=== Begin Enclosure ===
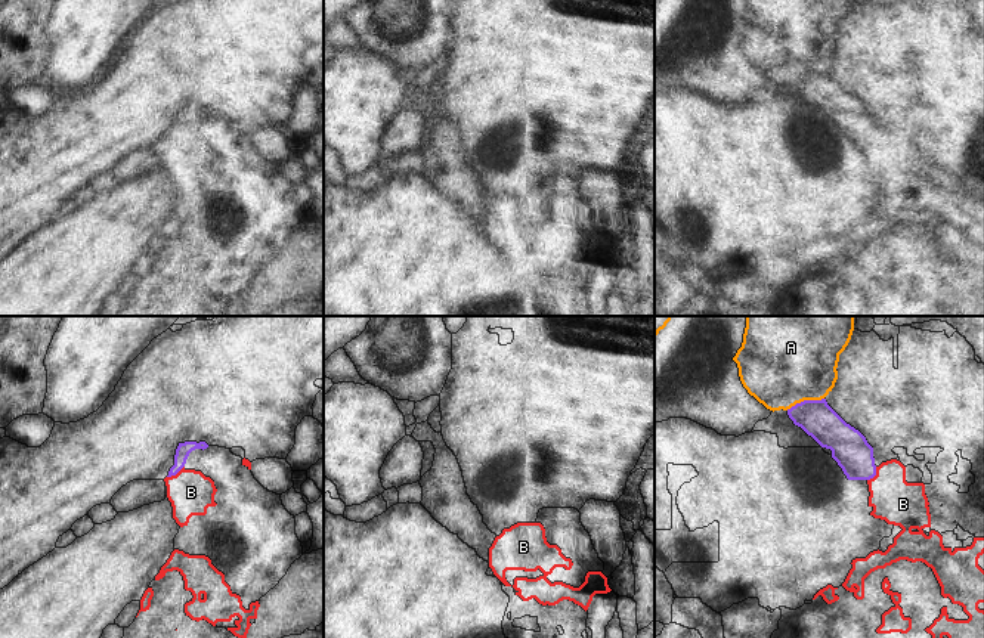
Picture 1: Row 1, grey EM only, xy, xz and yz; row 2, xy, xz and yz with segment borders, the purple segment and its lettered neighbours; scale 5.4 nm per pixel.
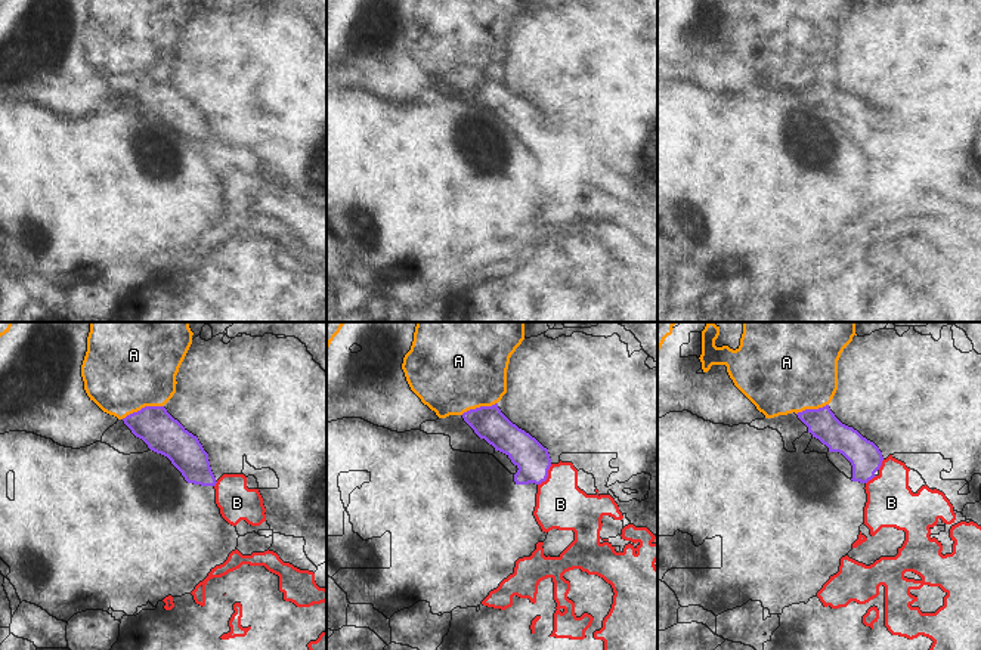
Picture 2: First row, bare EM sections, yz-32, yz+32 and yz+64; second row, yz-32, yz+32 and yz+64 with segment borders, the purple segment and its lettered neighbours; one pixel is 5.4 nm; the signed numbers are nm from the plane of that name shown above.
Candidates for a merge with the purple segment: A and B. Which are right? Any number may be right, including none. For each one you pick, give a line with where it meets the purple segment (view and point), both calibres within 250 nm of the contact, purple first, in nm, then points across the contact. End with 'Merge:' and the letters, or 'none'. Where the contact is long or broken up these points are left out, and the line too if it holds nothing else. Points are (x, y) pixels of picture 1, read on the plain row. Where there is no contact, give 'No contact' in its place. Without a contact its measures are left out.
B: Touches purple at xy (175, 143). Thickness 80 nm (purple) against 240 nm. Path across: xy (183, 118), (175, 143), (191, 161)
Merge: B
=== End Enclosure ===
> _What you should do_: Retype each line of the listing above word for word. Exclude the pictures.

> _Your response_:
Picture 1: Row 1, grey EM only, xy, xz and yz; row 2, xy, xz and yz with segment borders, the purple segment and its lettered neighbours; scale 5.4 nm per pixel.
Picture 2: First row, bare EM sections, yz-32, yz+32 and yz+64; second row, yz-32, yz+32 and yz+64 with segment borders, the purple segment and its lettered neighbours; one pixel is 5.4 nm; the signed numbers are nm from the plane of that name shown above.
Candidates for a merge with the purple segment: A and B. Which are right? Any number may be right, including none. For each one you pick, give a line with where it meets the purple segment (view and point), both calibres within 250 nm of the contact, purple first, in nm, then points across the contact. End with 'Merge:' and the letters, or 'none'. Where the contact is long or broken up these points are left out, and the line too if it holds nothing else. Points are (x, y) pixels of picture 1, read on the plain row. Where there is no contact, give 'No contact' in its place. Without a contact its measures are left out.
B: Touches purple at xy (175, 143). Thickness 80 nm (purple) against 240 nm. Path across: xy (183, 118), (175, 143), (191, 161)
Merge: B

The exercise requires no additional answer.